Select Resources Recommended for Parents
Parents have an important role in educating their disabled children about sex. Parents have the best knowledge of their children’s capabilities and of the values the parents want to emphasize. Here are a few recommended resources to help parents.
BOOKS
• Just Because I Am: A Child’s Book about Affirmation—by L Murphy Payne; Free Spirit Publishing, 1994; available at www.freespirit.com
This beautiful, yet simple book encourages your child to appreciate his/her uniqueness and includes empowering messages about the body, feelings, boundaries, touch, and feeling safe.
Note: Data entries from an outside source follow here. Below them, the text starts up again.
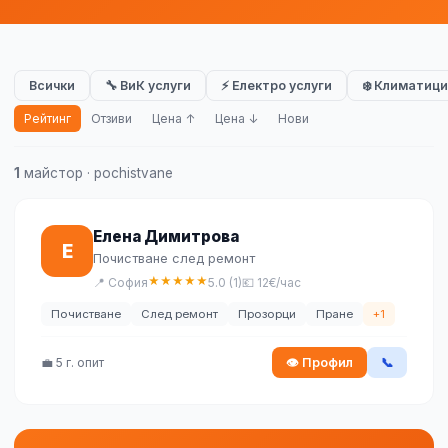
Всички
🔧 ВиК услуги
⚡ Електро услуги
❄️ Климатици
Рейтинг
Отзиви
Цена ↑
Цена ↓
Нови
1
майстор · pochistvane
Елена Димитрова
Е
Почистване след ремонт
★
★
★
★
★
📍 София
5.0 (1)
💶 12€/час
Почистване
След ремонт
Прозорци
Пране
+1
💼 5 г. опит
👁 Профил
📞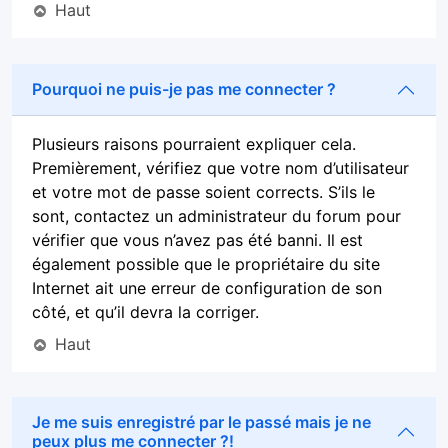
Haut
Pourquoi ne puis-je pas me connecter ?
Plusieurs raisons pourraient expliquer cela.
Premièrement, vérifiez que votre nom d’utilisateur
et votre mot de passe soient corrects. S’ils le
sont, contactez un administrateur du forum pour
vérifier que vous n’avez pas été banni. Il est
également possible que le propriétaire du site
Internet ait une erreur de configuration de son
côté, et qu’il devra la corriger.
Haut
Je me suis enregistré par le passé mais je ne
peux plus me connecter ?!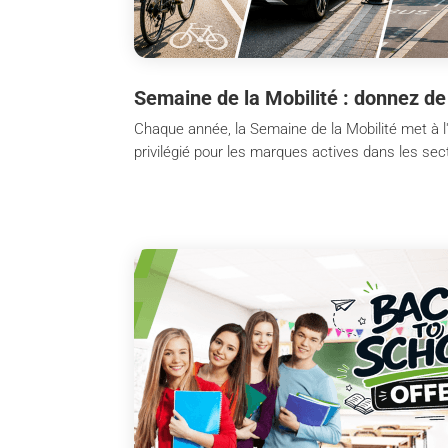
Semaine de la Mobilité : donnez de
Chaque année, la Semaine de la Mobilité met à l
privilégié pour les marques actives dans les secte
It has a Leader’s Guide of supplemental activities to affirm the concepts above.
• Face Your Feelings—Child’s Work / Child’s Play. www.childswork.com; 1-800-962-1141
This book and card deck set can help children to understand the importance of expressing and understanding feelings. Designed for ages four and up, the book and card deck include 52 pictures of children, teens, and adults expressing 12 basic feelings.
• What’s the Big Secret: Talking about Sex with Girls and Boys—by M Brown and L Krasny Brown, Ed.D; Little Brown Company, 2000
This easy-to-read story book for young children addresses how boys and girls are different and social rules about talking, looking, touching, and being touched.
• What’s Happening to My Body: A Book for Boys—by Lynda and Area Madaras; Newmarket Press, 2000
This straightforward book discusses puberty and the male body. A workbook companion piece entitled, My Body, My Self for Boys, can be purchased separately and includes games, checklists, and quizzes to reinforce what boys have learned.
• What’s Happening to My Body: A Book for Girls—by Lynda and Area Madaras; Newmarket Press, 2000
This straightforward book discusses puberty and the female body. A workbook companion piece entitled, My Body, My Self for Girls, can be purchased separately and includes games, checklists, and quizzes to reinforce what girls have learned.
• Sexuality: Your Sons and Daughters with Intellectual Disabilities—by K Schwier and D Hingsburger; Brookes Publishing, 2000
This excellent resource addresses sexual development issues from birth to adulthood. Parents, and their sons and daughters with developmental disabilities share stories that can be helpful for raising sexually healthy children. Many portions of the book speak specifically to people with Down syndrome and their parents.